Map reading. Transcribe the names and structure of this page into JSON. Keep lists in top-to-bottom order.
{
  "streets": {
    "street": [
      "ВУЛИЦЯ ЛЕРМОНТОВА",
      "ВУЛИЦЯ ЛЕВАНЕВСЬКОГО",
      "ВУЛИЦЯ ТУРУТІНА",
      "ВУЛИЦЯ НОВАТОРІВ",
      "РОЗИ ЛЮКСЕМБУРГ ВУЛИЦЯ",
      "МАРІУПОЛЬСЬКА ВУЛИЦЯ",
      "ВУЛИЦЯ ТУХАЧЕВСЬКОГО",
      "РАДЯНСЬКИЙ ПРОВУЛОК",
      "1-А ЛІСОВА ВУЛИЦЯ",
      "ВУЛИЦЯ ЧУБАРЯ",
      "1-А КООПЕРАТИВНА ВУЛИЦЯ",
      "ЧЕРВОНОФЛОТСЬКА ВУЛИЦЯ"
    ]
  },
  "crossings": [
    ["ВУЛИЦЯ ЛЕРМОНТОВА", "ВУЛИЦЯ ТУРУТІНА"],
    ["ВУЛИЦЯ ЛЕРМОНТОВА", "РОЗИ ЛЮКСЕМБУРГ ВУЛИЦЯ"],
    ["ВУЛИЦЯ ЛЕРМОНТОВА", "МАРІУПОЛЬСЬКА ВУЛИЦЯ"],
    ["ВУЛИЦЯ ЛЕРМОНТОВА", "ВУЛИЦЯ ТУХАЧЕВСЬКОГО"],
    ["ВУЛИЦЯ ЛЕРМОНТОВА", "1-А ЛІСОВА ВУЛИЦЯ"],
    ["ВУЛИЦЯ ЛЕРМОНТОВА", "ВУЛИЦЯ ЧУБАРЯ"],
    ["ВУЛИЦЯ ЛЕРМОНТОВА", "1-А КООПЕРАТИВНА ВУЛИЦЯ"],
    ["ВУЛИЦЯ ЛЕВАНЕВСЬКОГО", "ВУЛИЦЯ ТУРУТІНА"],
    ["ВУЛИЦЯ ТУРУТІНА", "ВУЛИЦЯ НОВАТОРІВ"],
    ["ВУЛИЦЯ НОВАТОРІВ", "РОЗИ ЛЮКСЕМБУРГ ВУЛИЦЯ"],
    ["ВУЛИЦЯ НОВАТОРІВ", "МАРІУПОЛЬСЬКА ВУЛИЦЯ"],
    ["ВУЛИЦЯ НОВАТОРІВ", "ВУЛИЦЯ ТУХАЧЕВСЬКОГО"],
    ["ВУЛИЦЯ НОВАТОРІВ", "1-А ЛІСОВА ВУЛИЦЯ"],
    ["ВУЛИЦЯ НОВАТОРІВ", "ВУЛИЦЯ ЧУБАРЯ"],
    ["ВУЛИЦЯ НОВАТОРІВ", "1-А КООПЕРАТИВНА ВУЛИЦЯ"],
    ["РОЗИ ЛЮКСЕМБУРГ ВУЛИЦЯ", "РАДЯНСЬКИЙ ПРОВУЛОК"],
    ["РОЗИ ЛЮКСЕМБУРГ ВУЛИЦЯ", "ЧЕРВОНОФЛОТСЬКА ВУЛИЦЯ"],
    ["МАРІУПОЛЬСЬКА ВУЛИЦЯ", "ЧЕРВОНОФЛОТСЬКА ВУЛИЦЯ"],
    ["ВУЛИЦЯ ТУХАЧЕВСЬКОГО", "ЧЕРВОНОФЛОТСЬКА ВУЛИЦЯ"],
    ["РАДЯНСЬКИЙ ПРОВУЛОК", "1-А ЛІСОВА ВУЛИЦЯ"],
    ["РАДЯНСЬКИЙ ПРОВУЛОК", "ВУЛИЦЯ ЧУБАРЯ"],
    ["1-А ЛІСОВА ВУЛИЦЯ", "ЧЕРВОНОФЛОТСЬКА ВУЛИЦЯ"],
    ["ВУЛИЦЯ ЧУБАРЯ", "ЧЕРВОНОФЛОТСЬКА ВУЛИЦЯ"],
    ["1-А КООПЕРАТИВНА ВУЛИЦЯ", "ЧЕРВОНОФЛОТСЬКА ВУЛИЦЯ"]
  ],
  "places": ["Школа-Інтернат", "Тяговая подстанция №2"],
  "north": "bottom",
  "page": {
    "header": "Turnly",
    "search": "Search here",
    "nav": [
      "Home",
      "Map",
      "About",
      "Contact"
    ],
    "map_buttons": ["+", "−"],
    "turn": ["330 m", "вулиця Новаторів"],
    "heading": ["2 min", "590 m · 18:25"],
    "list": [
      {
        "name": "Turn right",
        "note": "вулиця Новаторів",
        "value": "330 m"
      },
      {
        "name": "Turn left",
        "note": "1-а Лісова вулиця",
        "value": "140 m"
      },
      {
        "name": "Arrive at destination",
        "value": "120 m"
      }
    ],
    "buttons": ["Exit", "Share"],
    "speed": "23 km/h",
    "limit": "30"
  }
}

☆ ☆ ☆ ☆

**TASK REQUIREMENTS:** Find every line above that contains the word "ЛЮКСЕМБУРГ", and return each one.

**SOLUTION FOR THIS TASK:**
      "РОЗИ ЛЮКСЕМБУРГ ВУЛИЦЯ",
    ["ВУЛИЦЯ ЛЕРМОНТОВА", "РОЗИ ЛЮКСЕМБУРГ ВУЛИЦЯ"],
    ["ВУЛИЦЯ НОВАТОРІВ", "РОЗИ ЛЮКСЕМБУРГ ВУЛИЦЯ"],
    ["РОЗИ ЛЮКСЕМБУРГ ВУЛИЦЯ", "РАДЯНСЬКИЙ ПРОВУЛОК"],
    ["РОЗИ ЛЮКСЕМБУРГ ВУЛИЦЯ", "ЧЕРВОНОФЛОТСЬКА ВУЛИЦЯ"],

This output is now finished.